4. You are going to go further if you can play both acoustic and electric. 

Sure, in traditional bluegrass and Celtic music it is generally frowned up on to use an electric instrument. However, many of these traditional genres are becoming more progressive by adding electric instruments and many other genres (such as rock) almost always require electric instruments. If you have the ability to play acoustically and electrically you will have more options, especially if you want to join an indie rock band or play in a band with drums and other electric instruments.

5. When you go to shows, BRING EARPLUGS. 

I can hear you say, “But it’s a solo acoustic guitar act. It can’t be that loud.” Then you get to the show and they run that acoustic guitar through a distortion pedal with 12 loop pedals that spiral out into a deafening wash of noise that will follow you to sleep that night. If you see a drum kit or a guitar, put the earplugs in.

6. When you didn’t pay a cover fee and someone says “We are taking donations for the bands….”

Put at least $5 in. A “cover” is what a bar would charge for admittance. When you go to an independent show, there may not be a “cover” but instead a “donation.” This isn’t considered an option–this is often the only compensation a musician might receive for their performance! You could be in their shoes one day, so pay it forward.

7. Are you at least 21 years old?

This can make a big difference as a lot of places, especially in the city, only allow people over 21. If you are under 21, you will have to get creative.
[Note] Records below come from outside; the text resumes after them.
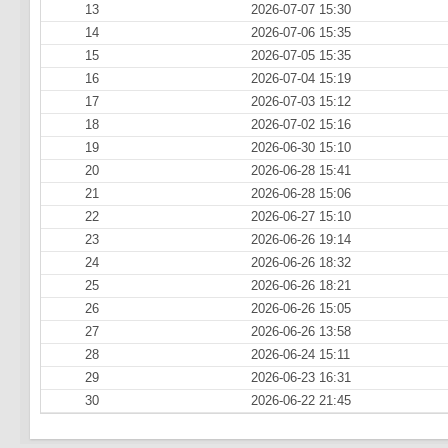
13
2026-07-07 15:30
14
2026-07-06 15:35
15
2026-07-05 15:35
16
2026-07-04 15:19
17
2026-07-03 15:12
18
2026-07-02 15:16
19
2026-06-30 15:10
20
2026-06-28 15:41
21
2026-06-28 15:06
22
2026-06-27 15:10
23
2026-06-26 19:14
24
2026-06-26 18:32
25
2026-06-26 18:21
26
2026-06-26 15:05
27
2026-06-26 13:58
28
2026-06-24 15:11
29
2026-06-23 16:31
30
2026-06-22 21:45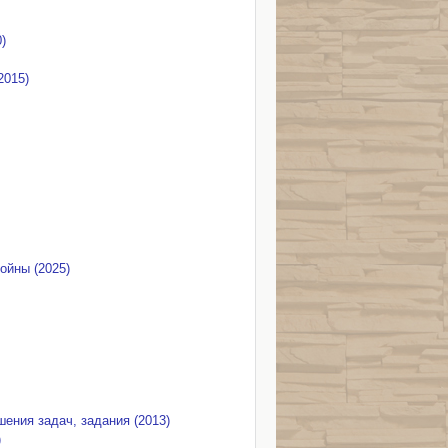
)
2015)
ойны (2025)
ения задач, задания (2013)
)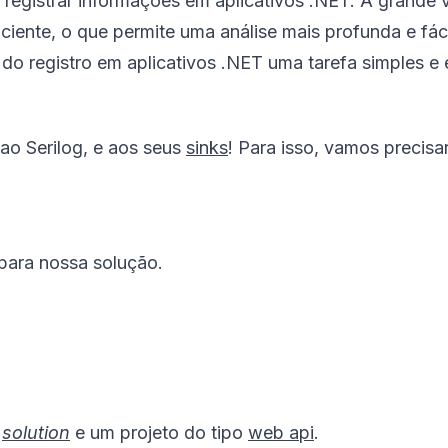
 registrar informações em aplicativos .NET. A grande
ciente, o que permite uma análise mais profunda e fáci
do registro em aplicativos .NET uma tarefa simples e 
ao Serilog, e aos seus
sinks
! Para isso, vamos precis
z para nossa solução.
a
solution
e um projeto do tipo
web api
.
Trust me, there is an all-ages show somewhere out there and, more often then not, it’s happening in the basement of a church, apartment, art gallery or VFW hall. Most of these shows will not be clearly posted , so you are going to need to do some sleuthing.

If you are in a city the answer is easy: Find places where the art kids hang out and make friends. Go to an independent record store, bookstore, or coffee shop and get a job there if you can. If you can’t, then become a frequent customer. Once there, you will be able to immerse yourself in new information.